Pennsylvania's new voter ID law, largely invalidated for the general election, still managed to sow some confusion and controversy Tuesday.
Voters were not always asked for photo ID, as was supposed to happen during the so-called soft rollout.
Anyone who could not or would not show an ID should have been allowed to vote as usual. But some voters complained that poll workers demanded an ID or tried to force them to submit provisional ballots.
And people who were voting for the first time in a new precinct were not always asked to show an ID, as required by law.
But the problems appeared to stem more from misinformation than malicious voter suppression, and officials - both supporters and opponents of the Voter ID law - said those instances did not undermine the validity of the election.
The irregularities appeared to vary by location, with poll workers in Democratic-leaning Philadelphia more likely to skip even asking for ID, and those in Republican-leaning suburban precincts more likely to aggressively push for voters to show an ID.
Several voters from Philadelphia and Montgomery and Delaware Counties told election watchdog agencies that they were ordered to use provisional ballots after refusing to show an ID. But those reports could not be confirmed Tuesday night.
More frequently, voters came to their precincts confused about the rules, and some poll workers and polling signs spread inaccurate information. "There's a lot of honest misunderstanding, and maybe some not-so-honest," said Zack Stalberg, CEO of election watchdog Committee of Seventy.
Several polling places in Montgomery County had posted signs that said voters were required to show a photo ID at the polls.
Montgomery County Commissioner Leslie Richards said the signs were printed by the state and included in a packet distributed to polling places. Similar signs were reportedly posted in some Delaware County polling places, and sheriff's deputies were sent out to make sure they were taken down.
Richards, a Democrat in a county that had been under Republican control for 140 years, said that the signs were outdated and that each polling place had been instructed to take them down.
Similar signs were spotted in Butler and Crawford Counties.
A State Department spokesman said the signs were printed before a judge halted enforcement of the state's controversial voter ID law, and county officials were instructed not to use them.
Republicans passed the Voter ID law in the spring over Democratic objections. The law's strict requirements for voters to produce photo identification were challenged in court by the NAACP and others, and Commonwealth Court Judge Robert E. Simpson Jr. ruled on Oct. 4 that the law could not be enforced for this election without disenfranchising voters.
Simpson delayed its implementation until after the presidential election.
But he did not order the state to halt its efforts to inform voters about the law, so fliers with incorrect information continued to surface leading up to Election Day.

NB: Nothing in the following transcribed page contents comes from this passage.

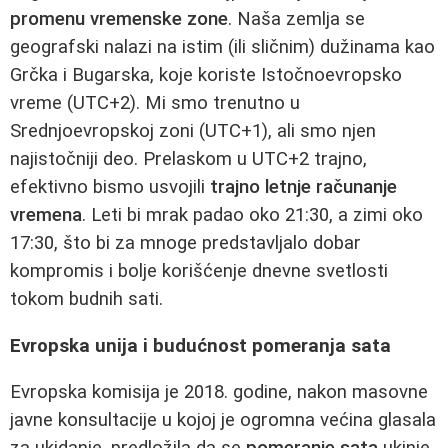
promenu vremenske zone
. Naša zemlja se
geografski nalazi na istim (ili sličnim) dužinama kao
Grčka i Bugarska, koje koriste Istočnoevropsko
vreme (UTC+2). Mi smo trenutno u
Srednjoevropskoj zoni (UTC+1), ali smo njen
najistočniji deo. Prelaskom u UTC+2 trajno,
efektivno bismo usvojili
trajno letnje računanje
vremena
. Leti bi mrak padao oko 21:30, a zimi oko
17:30, što bi za mnoge predstavljalo dobar
kompromis i bolje korišćenje dnevne svetlosti
tokom budnih sati.
Evropska unija i budućnost pomeranja sata
Evropska komisija je 2018. godine, nakon masovne
javne konsultacije u kojoj je ogromna većina glasala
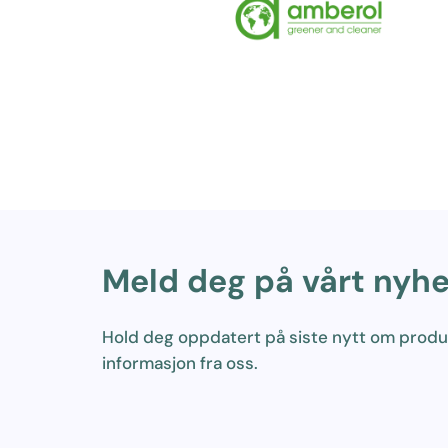
Meld deg på vårt nyh
Hold deg oppdatert på siste nytt om prod
informasjon fra oss.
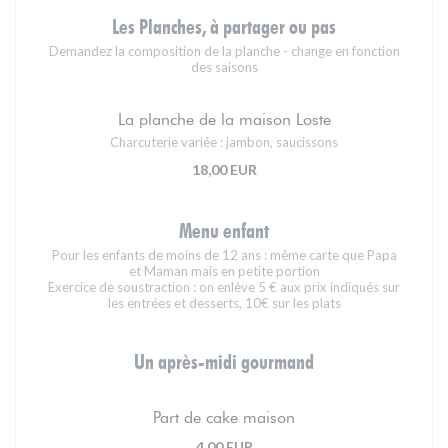
Les Planches, à partager ou pas
Demandez la composition de la planche - change en fonction
des saisons
La planche de la maison Loste
Charcuterie variée : jambon, saucissons
18,00 EUR
Menu enfant
Pour les enfants de moins de 12 ans : même carte que Papa
et Maman mais en petite portion
Exercice de soustraction : on enlève 5 € aux prix indiqués sur
les entrées et desserts, 10€ sur les plats
Un après-midi gourmand
Part de cake maison
4,00 EUR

"I think we will never be able to measure - and this is the most important thing, really - how many people stayed home because of confusion over voter ID," said Philadelphia City Commissioner Stephanie Singer, a Democrat who oversees the city's Board of Election with two other commissioners.
In the hierarchy of voting problems, Singer said, disenfranchisement is "absolutely No. 1." Consequently, she was less concerned about reports of first-timers' IDs not being checked, but said it was important that voters have confidence in elections.

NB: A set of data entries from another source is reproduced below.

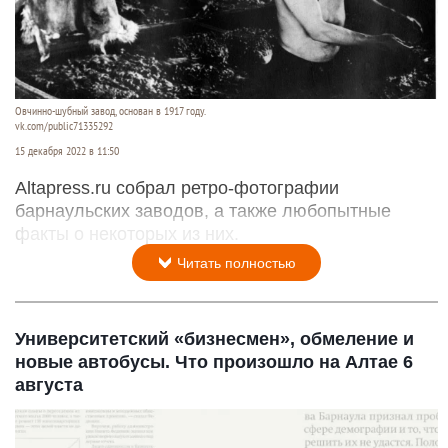
Овчинно-шубный завод, основан в 1917 году.
vk.com/public71335292
15 декабря 2022 в 11:50
Altapress.ru собрал ретро-фотографии
барнаульских заводов, а также любопытные
факты о некоторых из них.
Читать полностью
Университетский «бизнесмен», обмеление и
новые автобусы. Что произошло на Алтае 6
августа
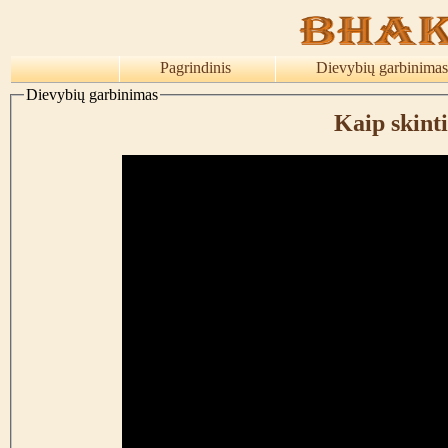
Pagrindinis
Dievybių garbinimas
Dievybių garbinimas
Kaip skint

Val DiGiorgio, chairman of the Chester County Republican Party, indicated that Tuesday's voter ID irregularities weren't particularly alarming. But he said he witnessed several instances in which would-be voters were "pretending to be someone they weren't," and left after being challenged by poll-watchers.
He didn't expect those cases to be investigated and said they were "just more evidence that we need a voter ID law and we need to purge inactive voters from the rolls."

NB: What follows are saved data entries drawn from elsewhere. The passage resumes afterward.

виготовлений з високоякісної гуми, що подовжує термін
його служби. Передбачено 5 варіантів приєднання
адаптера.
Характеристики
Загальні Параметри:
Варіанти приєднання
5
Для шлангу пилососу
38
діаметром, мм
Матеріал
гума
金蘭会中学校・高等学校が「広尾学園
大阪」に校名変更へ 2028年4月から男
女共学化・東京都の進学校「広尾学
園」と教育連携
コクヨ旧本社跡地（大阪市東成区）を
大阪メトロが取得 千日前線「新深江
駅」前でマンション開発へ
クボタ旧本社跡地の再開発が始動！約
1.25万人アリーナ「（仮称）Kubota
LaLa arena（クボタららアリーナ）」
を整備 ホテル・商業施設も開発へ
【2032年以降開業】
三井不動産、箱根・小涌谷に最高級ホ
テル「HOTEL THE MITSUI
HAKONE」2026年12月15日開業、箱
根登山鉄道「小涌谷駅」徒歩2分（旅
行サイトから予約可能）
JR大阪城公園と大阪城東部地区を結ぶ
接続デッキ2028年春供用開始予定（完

The confusion surrounding voter ID was arguably lower than expected, but it extended beyond the polls.
At least a hundred people waited inside the PennDot Center on Arch Street late Tuesday, many of them there to obtain photo IDs they thought they needed to vote.
Olivia Rodriguez, a 29-year-old nurse from South Philadelphia, had waited more than an hour at PennDot specifically because she thought she needed to present election officials with an ID in order to vote.
H Brawley, 53, of South Philadelphia, was at PennDot to renew his driver's license, which expired in 2006. An Obama supporter, Brawley said he thought he needed the new ID to vote.
Other voters were well-informed about their rights, and refused to show an ID on principle.
At the East Coventry polling place in Chester County, at least 50 people by 10:30 a.m. had refused to show their IDs, said Constance Megay, the judge of elections. She fumbled for words as she tried to describe their demeanor. "Very stern," she decided.
Bernadette Brungess, a 69-year-old retired die-cutter, said she thought requiring IDs was "a good idea, really, so you don't have people in here who were here three hours ago." She said she feared they would come in using someone else's name and be able to forge their signature on the voting register.
Mark Cinkowski, 38, a financial services worker, refused to comply. "I told them I wasn't going to show mine," he said. "It's a voter oppression tool."
But when he got to the sign-in table, workers told him that because it was his first time voting in this location, he was required to show identification. He did, but he wondered, "is this legal?"
Inquirer staff writers Aubrey Whelan, Andrew Seidman and Sandy Bauers contributed to this article.